====== Data records ======

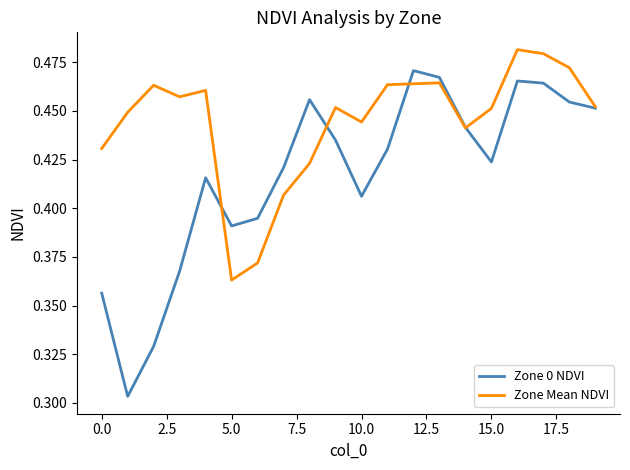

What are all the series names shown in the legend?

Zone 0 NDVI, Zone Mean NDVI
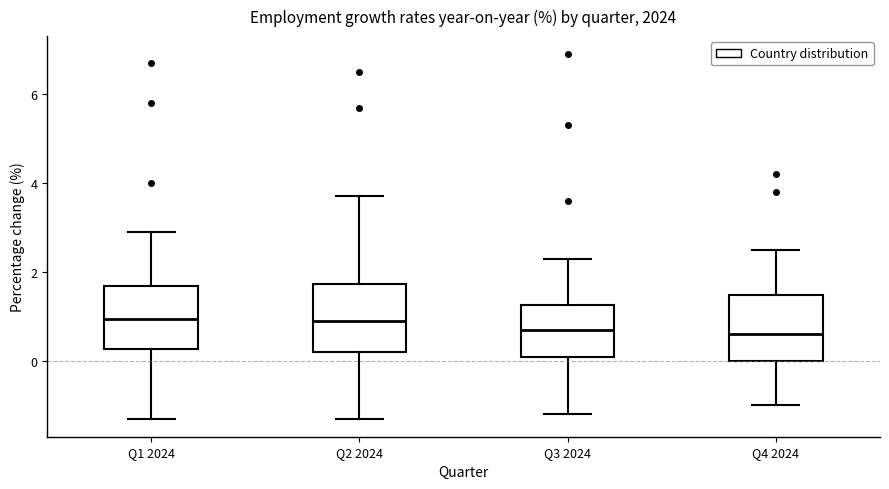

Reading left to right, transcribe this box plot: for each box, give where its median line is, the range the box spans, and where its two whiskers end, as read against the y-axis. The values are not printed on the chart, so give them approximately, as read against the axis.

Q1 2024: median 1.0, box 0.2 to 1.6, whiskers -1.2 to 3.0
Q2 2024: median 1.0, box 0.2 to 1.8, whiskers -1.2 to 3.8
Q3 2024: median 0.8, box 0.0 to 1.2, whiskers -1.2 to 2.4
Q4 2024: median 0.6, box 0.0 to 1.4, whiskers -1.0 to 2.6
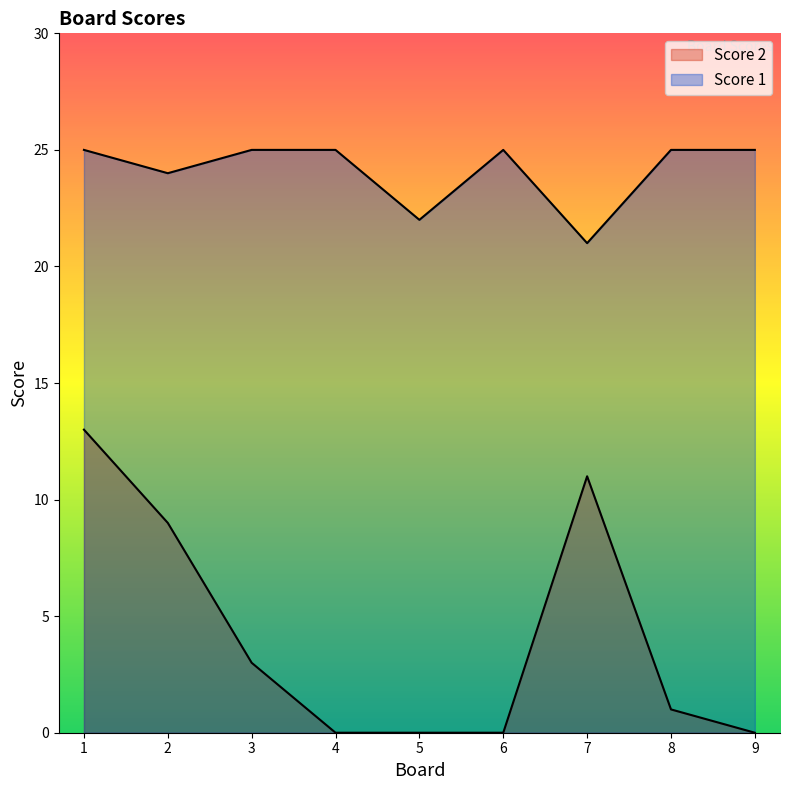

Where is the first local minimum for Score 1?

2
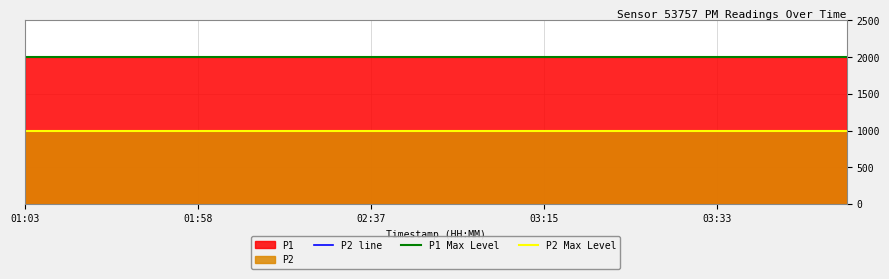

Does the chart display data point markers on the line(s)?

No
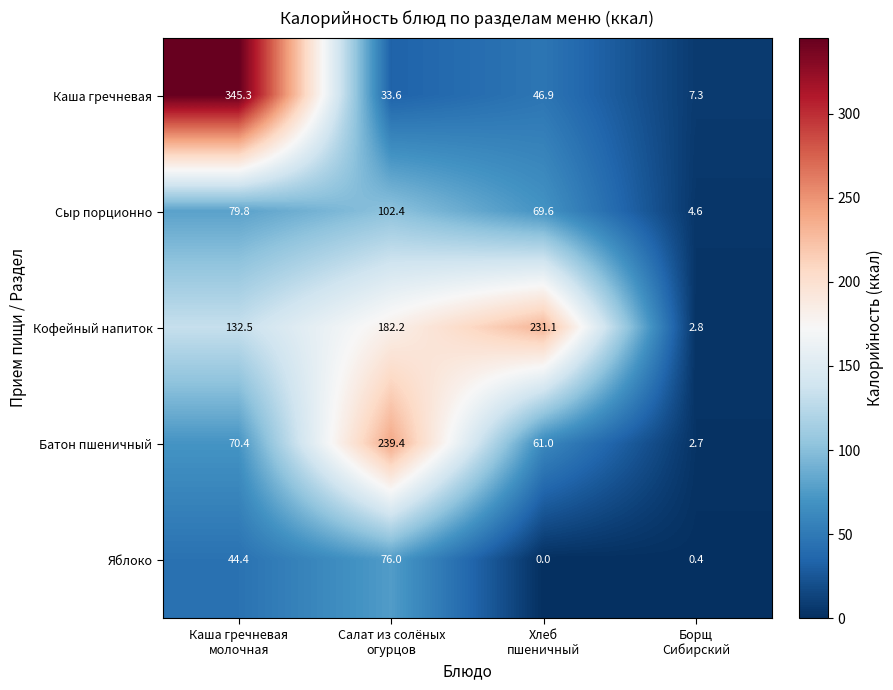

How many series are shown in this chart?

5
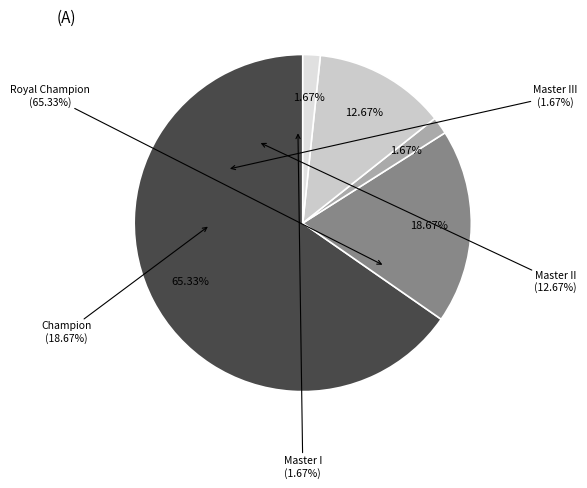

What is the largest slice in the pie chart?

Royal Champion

======

Exercise description: Tally the lines in the rows above that contain the word "chart", and reply with the count alone.

Reply: 4